Vielleicht um die Reformatoren nicht zu sehr vor den Kopf zu stoßen, hält sich Paracelsus in der Auslegung mit der Ablehnung der Institution Kirche zurück, sondern beschränkt sich auf die Verteuflung der katholischen Kirche.
Die Verinnerlichung des Glaubens ist auch hier sein Hauptanliegen. Darauf fokussiert klopft Paracelsus die Bibelstellen ab. Es geht Paracelsus nicht um den buchstäblichen Wortsinn der Bibel, sondern er sucht Parallelen zu seiner gegenwärtigen Zeit, um seine Botschaft zu illustrieren und zu untermauern.

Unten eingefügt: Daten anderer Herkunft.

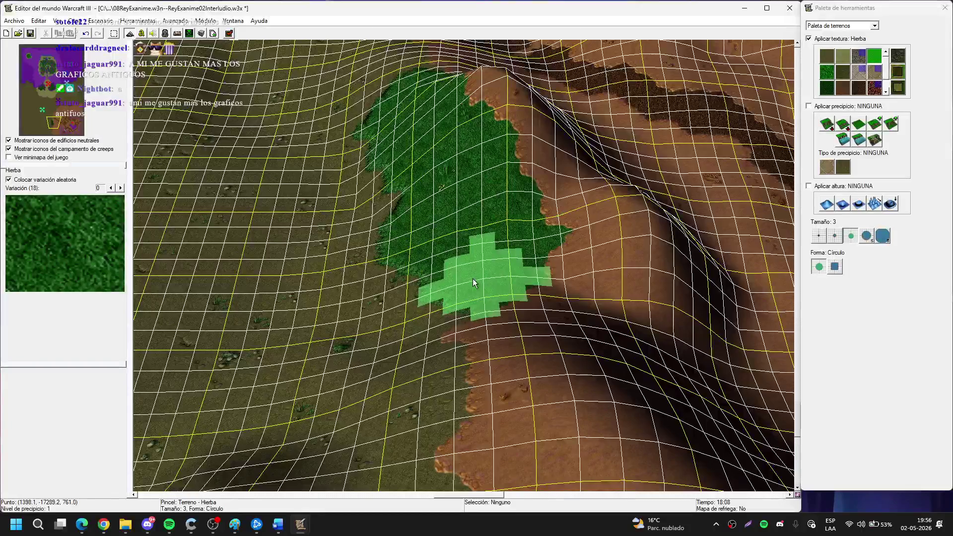
{"action": "left_click_drag", "start_coordinate": [474, 283], "coordinate": [427, 398]}
{"action": "scroll", "coordinate": [372, 191], "scroll_direction": "up", "scroll_amount": 2}
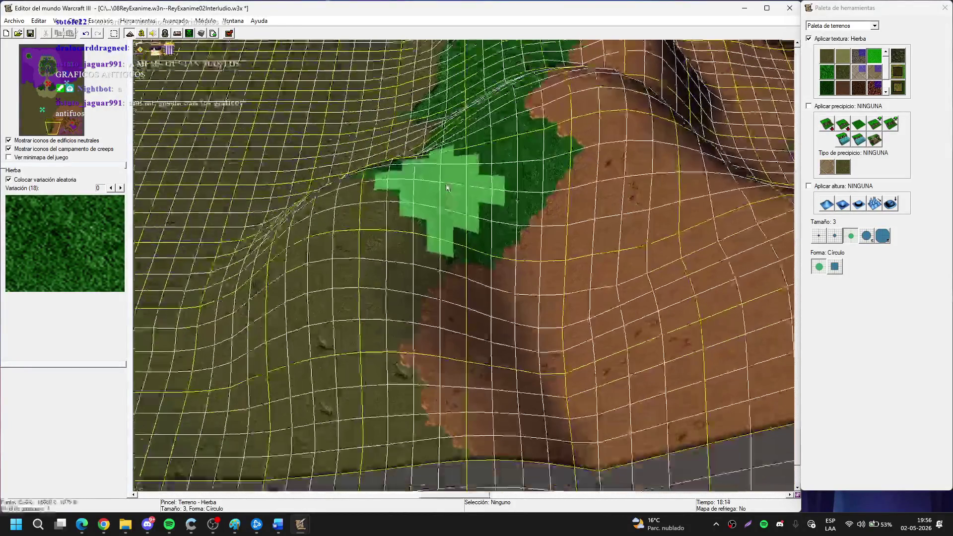
{"action": "mouse_move", "coordinate": [277, 191]}
{"action": "left_mouse_down"}
{"action": "mouse_move", "coordinate": [309, 309]}
{"action": "mouse_move", "coordinate": [330, 266]}
{"action": "mouse_move", "coordinate": [371, 244]}
{"action": "left_mouse_up"}
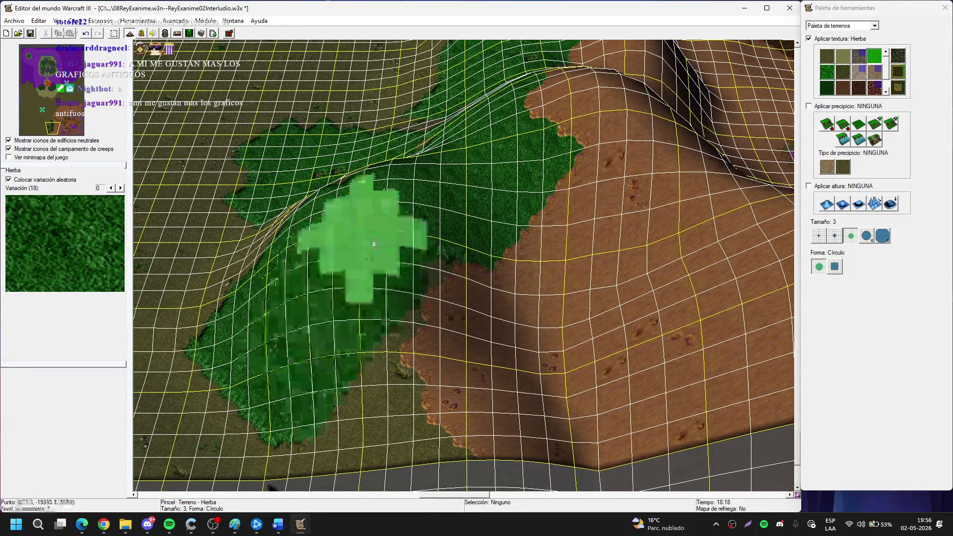
Survey the plains between the map edge and the water, then set the brush to size 5.
{"action": "key", "text": "Down"}
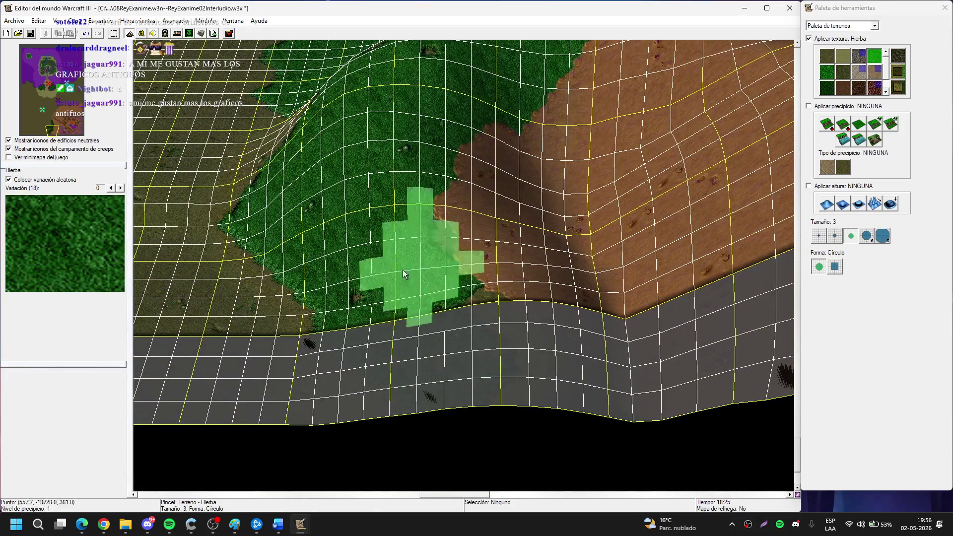
{"action": "key", "text": "Up"}
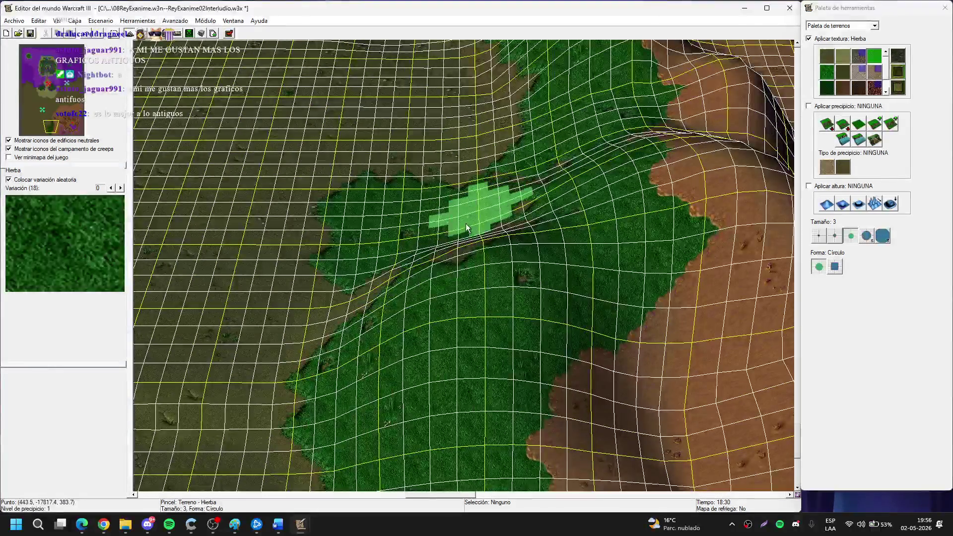
{"action": "key", "text": "Down"}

Die ersten fünf Kapitel des Neuen Testaments handeln von Jesu Geburt, seine Taufe, die Versuchung durch den Teufel und gehen bis zum ersten Drittel der Bergpredigt. Ich beschränke mich auf eine Auswahl von Textstellen, die beispielhaft für die paracelsische Logik ist.
Das erste Kapitel beginnt mit dem Stammbaum des Josef, der bis auf Abraham zurückgeht. Diese Blutslinie hält Paracelsus für irrelevant, da ja nicht Josef der Vater von Jesus ist, sondern Gott. Vielmehr interessiert sich Paracelsus für die innewohnende Zahlenfolge und prophezeit das Jüngste Gericht in zwei Mal 1400 Jahren! Die Angabe eines präzisen Zeitpunkts für das Ende der Welt ist eigentlich sehr untypisch für Paracelsus. In späteren theologischen Texten vermeidet er klugerweise solche Voraussagen, obwohl er später das Jüngste Gericht doch eher in einer näheren Zukunft kommen sieht.
Ganz wichtig ist es Paracelsus klarzustellen, dass Josef mit Maria niemals Geschlechtsverkehr hatte, und die Jesus’ „Geschwister“ aus Josefs erster Ehe stammten.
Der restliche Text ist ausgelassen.